Then Meta in July launched Threads, a social media platform that closely mirrors Twitter, which has been rebranded as X. Though still very new—and the subject of a lawsuit from Twitter/X owner Elon Musk, Threads is already generating a lot of excitement. According to Meta, the app garnered 30 million downloads in just its first day.

Threads allows users to post up to 500 characters. It is linked to Instagram’s photo-sharing app; people will be able to use their Instagram usernames on Threads and follow the same corporate and personal accounts on Threads as they do on Instagram. They can also like, share, and comment on other people’s posts and share links, photos, and videos.

And while it still has a long way to go to build, scale, and retain an audience, many in the CRM world are predicting that Threads will have very positive advertising impacts for Meta, its companion Facebook and Instagram sites, and the larger advertising and e-commerce worlds.

Forrester Research principal analyst Kelsey Chickering, for example, notes that though Threads still has many challenges ahead, “the easiest part for Meta will be monetizing Threads, because if there’s one thing the company excels at, it’s advertising.”

Meta, Chickering says, already outshines Twitter/X in its advertising offerings, commands the lion’s share of social media budgets, and has the most mature offering across the social media advertising spectrum.

Meta, she said further, “consistently delivers unmatchable scale, efficiency, and sales performance.” At the same time, “Twitter’s reach and growth trajectory aren’t notable, and advertisers haven’t seen great performance with their lower-funnel advertising.

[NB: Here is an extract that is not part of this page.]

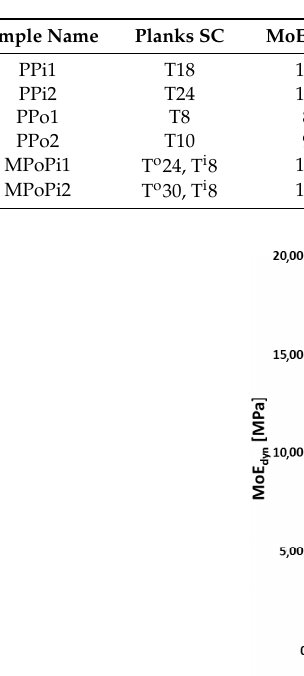
Figure 10. Numerical and experimental load-displacement plots and their corresponding yield limits. Table 1. Main mechanical properties of the tested samples. MoE st : static modulus of elasticity. MoE FEM,G : numerical modulus of elasticity using G. MoE dyn,gt : dynamic modulus of elasticity. MoE c : semi-anaytical modulus of elasticity. σ max : Maximum stress. PPi: Single-species pine. PPo: Single-species poplar. MPoPi: mixed poplar / pine. T o : Outer planks. T i : Inner planks.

“Meta’s advertising backbone will position Threads as a strong Twitter alternative because it will be set up to slip into Meta’s dynamic actions and deliver results across the customer life cycle,” she added. “Meta will enable Threads to deliver ad experiences that meet customers at every stage.”

Meta is reportedly looking to add to Threads with search capabilities and a web version of the app. Its last most significant upgrade was the “Following” tab, which allows users to see threads from the people and companies they follow in chronological order.

But Threads isn’t the only significant product launch from Meta with serious business implications. Of note is its July release of Llama 2, an artificial intelligence model for chatbots. The company made the open-source model, developed with Microsoft, freely available for commercial use. It received more than 150,000 download requests in its first week.

Furthering its belief that messaging will be the key to allowing businesses to grow and better serve their customers, Meta continues to rack up integration partners for WhatsApp, its messaging platform with more than 2 billion active users worldwide. Just some of the companies that in the past few months have created WhatsApp connectors include Zendesk, Braze, HubSpot, NetHunt, and Sendinblue.

And in late August, the company announced that the Kustomer AI-powered conversational CRM platform that it acquired in 2020 for $1 billion would undergo a major integration with WhatsApp. With just a single click, businesses can easily connect their WhatsApp Business API with Kustomer’s CRM platform for proactive customer outreach, providing critical updates and personalized messages, automation capabilities, and seamless chatbot-to-agent handover for smooth customer experiences.

“Messaging is how people and businesses want to communicate and get business done. Businesses of all sizes are embracing this shift and finding new opportunities to better engage with customers, offer support, and drive sales,” said Kyle Jenke, director of partnerships for business messaging at Meta, in a statement.